Hackers are increasingly targeting school systems around the nation with cyberattacks.
The New York Times reports that school districts have proved particularly enticing to hackers because they hold troves of private data and schools often lack the resources to fend off intruders.
Nearly two-thirds of school districts in the United States serve fewer than 2,500 students, and many do not have a staff member dedicated solely to cybersecurity, according to Keith R. Krueger, the chief executive of the Consortium for School Networking.
Some hackers demand ransom from school systems; others collect data for sale to identity thieves.
In Louisiana, Gov. John Bel Edwards declared a state of emergency after a virus disabled computers at three school districts, including one in which the virus also knocked out the district office’s phone system.
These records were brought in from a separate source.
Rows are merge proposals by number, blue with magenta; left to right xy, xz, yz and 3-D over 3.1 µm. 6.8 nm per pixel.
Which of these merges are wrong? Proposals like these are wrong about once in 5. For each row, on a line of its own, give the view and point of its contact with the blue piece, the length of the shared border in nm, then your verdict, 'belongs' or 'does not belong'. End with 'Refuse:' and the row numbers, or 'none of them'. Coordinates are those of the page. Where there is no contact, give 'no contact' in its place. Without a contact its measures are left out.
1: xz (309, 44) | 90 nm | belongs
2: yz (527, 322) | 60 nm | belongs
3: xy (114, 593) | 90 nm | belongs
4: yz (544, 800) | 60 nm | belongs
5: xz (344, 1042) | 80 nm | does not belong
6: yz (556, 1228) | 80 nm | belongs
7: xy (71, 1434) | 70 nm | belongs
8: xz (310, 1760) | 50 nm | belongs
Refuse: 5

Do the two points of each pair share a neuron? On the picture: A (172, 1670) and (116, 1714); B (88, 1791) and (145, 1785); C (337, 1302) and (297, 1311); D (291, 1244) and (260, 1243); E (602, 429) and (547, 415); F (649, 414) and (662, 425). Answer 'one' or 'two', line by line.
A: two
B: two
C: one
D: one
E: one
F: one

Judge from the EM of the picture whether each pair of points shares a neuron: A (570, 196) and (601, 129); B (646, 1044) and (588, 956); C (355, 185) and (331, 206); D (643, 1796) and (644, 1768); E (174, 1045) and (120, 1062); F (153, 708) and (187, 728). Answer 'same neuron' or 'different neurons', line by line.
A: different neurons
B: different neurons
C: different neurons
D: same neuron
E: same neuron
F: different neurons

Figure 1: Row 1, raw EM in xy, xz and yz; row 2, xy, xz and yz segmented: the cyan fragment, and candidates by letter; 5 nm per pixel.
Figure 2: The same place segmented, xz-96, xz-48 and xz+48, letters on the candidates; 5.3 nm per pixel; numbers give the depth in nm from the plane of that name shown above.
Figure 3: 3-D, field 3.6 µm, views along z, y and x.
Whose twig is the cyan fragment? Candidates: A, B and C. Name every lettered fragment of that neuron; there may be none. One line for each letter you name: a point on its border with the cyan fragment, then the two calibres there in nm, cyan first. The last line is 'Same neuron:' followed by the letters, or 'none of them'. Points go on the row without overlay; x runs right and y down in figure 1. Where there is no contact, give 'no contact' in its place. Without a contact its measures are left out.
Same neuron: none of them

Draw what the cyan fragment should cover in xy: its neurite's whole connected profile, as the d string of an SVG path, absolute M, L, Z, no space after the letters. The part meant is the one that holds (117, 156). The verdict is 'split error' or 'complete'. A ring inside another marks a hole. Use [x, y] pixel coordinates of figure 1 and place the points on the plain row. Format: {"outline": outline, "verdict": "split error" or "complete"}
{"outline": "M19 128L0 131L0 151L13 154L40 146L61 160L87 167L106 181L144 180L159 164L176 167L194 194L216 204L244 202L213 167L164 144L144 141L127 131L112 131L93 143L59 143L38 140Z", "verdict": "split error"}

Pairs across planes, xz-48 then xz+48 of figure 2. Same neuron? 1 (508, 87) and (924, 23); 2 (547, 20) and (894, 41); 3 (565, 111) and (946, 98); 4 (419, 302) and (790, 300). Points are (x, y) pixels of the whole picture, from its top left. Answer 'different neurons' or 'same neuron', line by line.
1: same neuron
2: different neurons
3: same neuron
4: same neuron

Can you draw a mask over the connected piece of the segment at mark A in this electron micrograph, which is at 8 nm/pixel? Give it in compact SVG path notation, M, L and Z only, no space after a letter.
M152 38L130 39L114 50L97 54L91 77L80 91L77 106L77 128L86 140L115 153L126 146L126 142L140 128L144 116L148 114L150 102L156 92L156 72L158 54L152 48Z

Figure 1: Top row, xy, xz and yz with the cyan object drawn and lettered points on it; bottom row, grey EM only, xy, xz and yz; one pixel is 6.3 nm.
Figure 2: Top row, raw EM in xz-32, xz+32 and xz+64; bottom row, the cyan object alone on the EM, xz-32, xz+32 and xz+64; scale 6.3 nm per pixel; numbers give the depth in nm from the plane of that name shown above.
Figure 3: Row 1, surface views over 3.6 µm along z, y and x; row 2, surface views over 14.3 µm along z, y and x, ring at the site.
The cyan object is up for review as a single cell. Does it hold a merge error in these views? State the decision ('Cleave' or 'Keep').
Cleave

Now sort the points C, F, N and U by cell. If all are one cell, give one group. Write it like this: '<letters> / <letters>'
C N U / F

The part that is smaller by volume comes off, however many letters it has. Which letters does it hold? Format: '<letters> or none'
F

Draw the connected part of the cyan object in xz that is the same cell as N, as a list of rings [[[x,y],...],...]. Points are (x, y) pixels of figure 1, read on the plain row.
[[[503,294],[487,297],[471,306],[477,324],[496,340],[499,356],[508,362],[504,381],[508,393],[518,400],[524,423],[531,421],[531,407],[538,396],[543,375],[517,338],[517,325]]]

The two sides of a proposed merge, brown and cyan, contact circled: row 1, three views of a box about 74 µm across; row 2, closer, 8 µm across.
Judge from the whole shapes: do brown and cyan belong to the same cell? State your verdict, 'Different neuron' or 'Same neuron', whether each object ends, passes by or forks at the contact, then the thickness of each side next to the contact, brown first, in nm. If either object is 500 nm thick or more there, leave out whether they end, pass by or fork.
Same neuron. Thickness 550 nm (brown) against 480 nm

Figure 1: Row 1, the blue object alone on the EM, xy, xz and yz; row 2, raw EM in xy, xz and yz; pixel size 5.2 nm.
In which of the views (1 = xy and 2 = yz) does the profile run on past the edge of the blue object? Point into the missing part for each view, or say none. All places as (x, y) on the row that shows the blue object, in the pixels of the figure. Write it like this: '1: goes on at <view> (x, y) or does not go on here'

The Internal Revenue Service warned in 2017 that a scheme to target confidential tax data had “evolved beyond the corporate world and is spreading to other sectors, including school districts, tribal organizations and nonprofits.”
It may be a while before schools’ defenses are able to catch up with the hackers who target them, says Eva Vincze, a faculty member in the cybersecurity and police and security studies programs at George Washington University.
“Most school systems, especially in small communities, do not have the resources to keep up with each generation of threats that bad actors come up with,” Vincze says. Schools may put themselves at risk by having “the same mentality that is pervasive in the business sector: ‘It won’t happen to us.’”
Cyberattacks on school districts and other organizations begin when an employee opens an email that appears to have come from a supervisor or even the district superintendent, but in fact carries malware that compromises the employee’s computer and the district’s network.the
The Syracuse (N;Y.) school district, which was the victim of a cyberattack on July 8, says its insurance policy will cover the cost of regaining access to its computer systems, minus a $50,000 deductible. The district did not disclose the cost of combating the cyberattack.
School officials in the Houston County (Ala.) district have had to delay the first day of classes by four days because of a cyberattack. Officials have been reticent to disclose specifics of the attack or whether the attackers demanded ransom.
Superintendent David Sewell says that when the schools do open, teachers may not be able to use their computers.